Тут Фигаро перебивает его:
— Жареной свинины! — уточняя, кричит снизу хозяйка. Ну и слух у нее! — Идите скорей ужинать!
В этом доме едят и пьют только по необходимости. Фигаро прикладывается к рюмочке один, запивая водку перекисшим пивом. Зато Пич наворачивает за обе щеки (он не ел со вчерашнего дня). Хозяйка потчует его и вздыхает. Какой отощавший малый этот Ромео. Пожил бы на ее хлебах, сделала бы из него человека.
Когда все вдоволь наелись и напились, хозяйка хочет узнать что-нибудь новенькое из жизни искусства в Риге, поэтому принимается расспрашивать Ромео о победах «Дзинтара» в Дебрецене и о том, как теперь ведет себя Гари Лиепинь[34].

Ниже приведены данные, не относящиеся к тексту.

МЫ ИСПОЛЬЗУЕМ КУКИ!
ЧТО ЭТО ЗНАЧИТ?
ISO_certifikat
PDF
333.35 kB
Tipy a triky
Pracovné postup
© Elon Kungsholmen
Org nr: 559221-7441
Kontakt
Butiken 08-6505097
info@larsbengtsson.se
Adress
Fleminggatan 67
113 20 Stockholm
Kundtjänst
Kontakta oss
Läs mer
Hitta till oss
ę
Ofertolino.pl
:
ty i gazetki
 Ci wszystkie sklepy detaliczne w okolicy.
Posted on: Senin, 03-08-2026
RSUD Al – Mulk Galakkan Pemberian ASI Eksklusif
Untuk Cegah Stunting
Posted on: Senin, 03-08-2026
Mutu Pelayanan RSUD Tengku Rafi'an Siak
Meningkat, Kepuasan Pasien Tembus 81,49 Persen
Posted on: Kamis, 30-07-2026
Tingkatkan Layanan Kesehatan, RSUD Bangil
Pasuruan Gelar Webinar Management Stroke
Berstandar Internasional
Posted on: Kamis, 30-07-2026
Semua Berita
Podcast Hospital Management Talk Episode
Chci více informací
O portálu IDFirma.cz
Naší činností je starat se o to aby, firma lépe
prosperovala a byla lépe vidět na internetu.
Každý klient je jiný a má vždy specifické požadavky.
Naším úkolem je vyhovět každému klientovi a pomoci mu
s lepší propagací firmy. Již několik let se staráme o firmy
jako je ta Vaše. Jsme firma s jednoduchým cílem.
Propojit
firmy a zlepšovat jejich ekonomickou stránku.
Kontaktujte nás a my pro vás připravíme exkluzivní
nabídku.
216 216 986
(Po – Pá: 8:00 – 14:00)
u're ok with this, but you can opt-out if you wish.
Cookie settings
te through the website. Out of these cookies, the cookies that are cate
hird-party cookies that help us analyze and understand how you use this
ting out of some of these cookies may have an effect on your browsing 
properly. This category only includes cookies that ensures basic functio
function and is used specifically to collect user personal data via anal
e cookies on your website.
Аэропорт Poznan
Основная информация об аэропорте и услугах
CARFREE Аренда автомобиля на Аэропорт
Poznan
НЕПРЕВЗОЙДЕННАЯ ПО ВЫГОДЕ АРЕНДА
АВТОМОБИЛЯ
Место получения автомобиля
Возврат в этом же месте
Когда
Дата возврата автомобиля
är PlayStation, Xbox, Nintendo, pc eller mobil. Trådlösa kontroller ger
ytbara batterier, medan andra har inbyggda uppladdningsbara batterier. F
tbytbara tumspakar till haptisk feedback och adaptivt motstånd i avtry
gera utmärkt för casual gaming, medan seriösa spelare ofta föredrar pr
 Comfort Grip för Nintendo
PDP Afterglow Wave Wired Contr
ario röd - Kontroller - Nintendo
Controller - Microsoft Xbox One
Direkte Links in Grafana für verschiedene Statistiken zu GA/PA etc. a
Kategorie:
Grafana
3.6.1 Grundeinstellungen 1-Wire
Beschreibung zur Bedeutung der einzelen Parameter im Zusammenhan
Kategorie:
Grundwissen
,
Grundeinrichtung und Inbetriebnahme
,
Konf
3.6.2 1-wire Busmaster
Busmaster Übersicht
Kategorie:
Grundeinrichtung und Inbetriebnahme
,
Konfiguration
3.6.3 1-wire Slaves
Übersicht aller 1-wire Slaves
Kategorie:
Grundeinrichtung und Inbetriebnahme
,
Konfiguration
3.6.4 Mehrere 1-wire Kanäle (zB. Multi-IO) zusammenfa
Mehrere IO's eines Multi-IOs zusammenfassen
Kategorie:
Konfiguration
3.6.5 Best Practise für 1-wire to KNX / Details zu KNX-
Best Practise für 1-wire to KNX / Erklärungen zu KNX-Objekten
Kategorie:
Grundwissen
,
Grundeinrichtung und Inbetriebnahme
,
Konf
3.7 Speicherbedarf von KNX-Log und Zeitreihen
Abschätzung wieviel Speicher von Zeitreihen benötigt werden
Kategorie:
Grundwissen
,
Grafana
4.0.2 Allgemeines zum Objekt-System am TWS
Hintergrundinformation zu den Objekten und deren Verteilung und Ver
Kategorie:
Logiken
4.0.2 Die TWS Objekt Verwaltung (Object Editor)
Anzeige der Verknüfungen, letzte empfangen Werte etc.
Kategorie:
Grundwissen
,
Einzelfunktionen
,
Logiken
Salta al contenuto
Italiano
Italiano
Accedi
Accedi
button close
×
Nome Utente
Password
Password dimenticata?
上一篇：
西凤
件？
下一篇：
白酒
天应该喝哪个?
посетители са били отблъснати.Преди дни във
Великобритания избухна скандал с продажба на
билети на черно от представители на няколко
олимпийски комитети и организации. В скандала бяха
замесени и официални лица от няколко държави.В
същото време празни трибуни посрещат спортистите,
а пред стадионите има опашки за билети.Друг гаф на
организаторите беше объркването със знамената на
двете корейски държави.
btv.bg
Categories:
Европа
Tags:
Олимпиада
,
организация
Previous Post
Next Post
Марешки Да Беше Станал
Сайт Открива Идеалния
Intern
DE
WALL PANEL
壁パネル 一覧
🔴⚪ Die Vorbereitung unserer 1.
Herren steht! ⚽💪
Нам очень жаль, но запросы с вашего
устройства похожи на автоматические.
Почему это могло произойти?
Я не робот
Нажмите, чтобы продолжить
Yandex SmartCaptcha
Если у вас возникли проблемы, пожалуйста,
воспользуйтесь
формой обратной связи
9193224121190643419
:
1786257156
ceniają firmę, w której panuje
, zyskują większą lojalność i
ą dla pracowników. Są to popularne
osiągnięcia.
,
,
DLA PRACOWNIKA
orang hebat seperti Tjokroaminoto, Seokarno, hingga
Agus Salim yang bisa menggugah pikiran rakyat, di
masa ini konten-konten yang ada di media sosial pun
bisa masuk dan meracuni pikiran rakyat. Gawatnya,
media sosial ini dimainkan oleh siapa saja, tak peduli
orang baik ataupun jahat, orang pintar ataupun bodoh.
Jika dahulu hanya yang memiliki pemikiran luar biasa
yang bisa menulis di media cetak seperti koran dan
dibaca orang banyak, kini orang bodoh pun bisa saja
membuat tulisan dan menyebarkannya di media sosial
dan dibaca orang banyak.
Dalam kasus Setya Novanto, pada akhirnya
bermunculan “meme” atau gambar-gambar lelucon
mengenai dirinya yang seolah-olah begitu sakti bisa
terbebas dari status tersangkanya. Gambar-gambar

К сожалению, ничего путного ни Фигаро, ни Ромео рассказать не могут. Они выходцы из других кругов — там такими пустяками не интересуются.
— А теперь музыку, музыку, — хлопает в ладоши хозяйка, ей не терпится услышать небольшой концерт.
Ромео не остается ничего другого, как вытащить из пыльного футляра гитару, хотя мысли у него заняты совсем другим: что будет с ним и Сонэлой?
Без особого восторга сыграл он огненное астурское фанданго и «Морское путешествие» Джона Довленда.
— Из тебя со временем выйдет толк, — одобряет исполнение банный барин, однако у хозяйки имеются кое-какие возражения.
— Те места, где гитара напоминала наше древнелатышское кокле, я слушала с большой радостью и ликованием, а вот в испанском марше было что-то слишком кровавое и недоброе. Что поделать, мне больше по душе народная мягкость и душевный покой.
«Знакомые слова, — думает Пич. — Нас с Сонэлой почти что пригласили. Только как отплачу я этим добрым людям? Может быть, предложить себя в помощники на стройке? Отработать? Я вынослив как лошадь, у меня железные руки!» Он окидывает взглядом свои белые пальчики и пугается.